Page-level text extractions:
*** Begin section ***
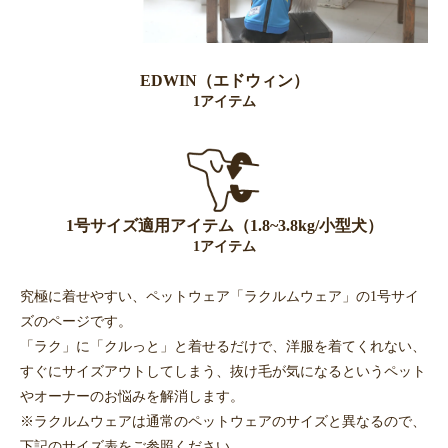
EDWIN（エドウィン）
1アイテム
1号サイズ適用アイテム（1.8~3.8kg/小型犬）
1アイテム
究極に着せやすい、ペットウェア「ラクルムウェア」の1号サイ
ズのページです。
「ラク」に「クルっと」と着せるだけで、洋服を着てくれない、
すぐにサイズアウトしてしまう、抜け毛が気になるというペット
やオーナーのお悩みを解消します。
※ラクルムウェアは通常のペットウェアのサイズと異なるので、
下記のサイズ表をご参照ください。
*** End section ***
*** Begin section ***
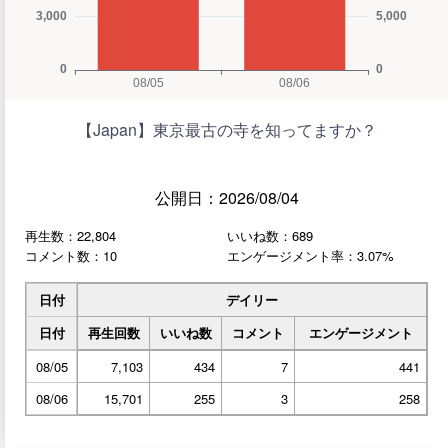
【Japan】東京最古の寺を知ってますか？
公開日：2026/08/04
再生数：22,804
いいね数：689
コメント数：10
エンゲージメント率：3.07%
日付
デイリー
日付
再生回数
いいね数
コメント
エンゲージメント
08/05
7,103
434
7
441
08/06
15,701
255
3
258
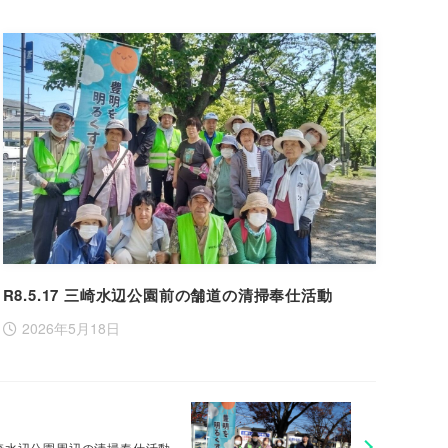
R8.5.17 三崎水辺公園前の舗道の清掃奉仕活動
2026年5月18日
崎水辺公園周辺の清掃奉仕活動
*** End section ***
*** Begin section ***
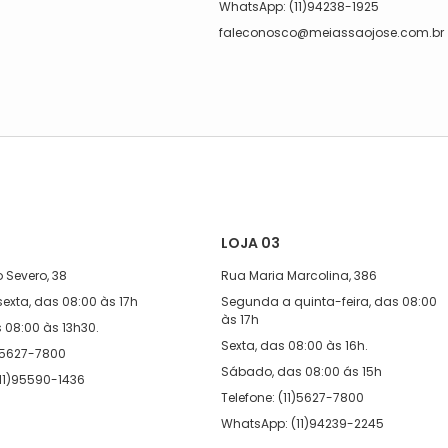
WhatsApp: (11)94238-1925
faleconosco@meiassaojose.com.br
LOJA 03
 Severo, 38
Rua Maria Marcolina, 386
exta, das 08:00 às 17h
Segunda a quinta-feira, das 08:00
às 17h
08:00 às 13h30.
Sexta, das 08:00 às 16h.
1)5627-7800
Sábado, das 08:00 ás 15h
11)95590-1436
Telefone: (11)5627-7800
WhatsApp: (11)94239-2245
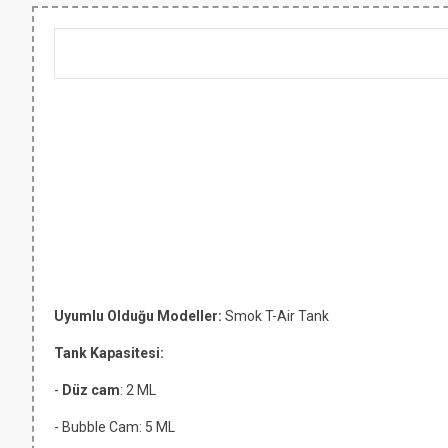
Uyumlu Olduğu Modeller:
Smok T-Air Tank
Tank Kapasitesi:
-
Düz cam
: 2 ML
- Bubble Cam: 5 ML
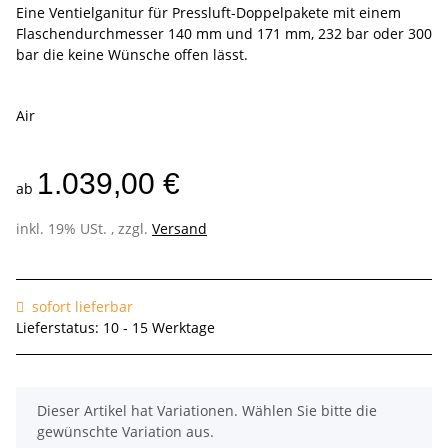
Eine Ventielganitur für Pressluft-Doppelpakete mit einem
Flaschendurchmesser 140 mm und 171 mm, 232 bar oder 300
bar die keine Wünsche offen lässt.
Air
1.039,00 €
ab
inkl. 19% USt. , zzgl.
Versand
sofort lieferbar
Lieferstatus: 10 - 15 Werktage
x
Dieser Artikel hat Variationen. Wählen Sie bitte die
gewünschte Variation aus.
*** End section ***
Retype the lines above exactly as they appear, from the line containing "- Bubble Cam: 5 ML" through the line containing "gewünschte Variation aus.", and leave out any pictures.

ANSWER:
- Bubble Cam: 5 ML
Eine Ventielganitur für Pressluft-Doppelpakete mit einem
Flaschendurchmesser 140 mm und 171 mm, 232 bar oder 300
bar die keine Wünsche offen lässt.
Air
1.039,00 €
ab
inkl. 19% USt. , zzgl.
Versand
sofort lieferbar
Lieferstatus: 10 - 15 Werktage
x
Dieser Artikel hat Variationen. Wählen Sie bitte die
gewünschte Variation aus.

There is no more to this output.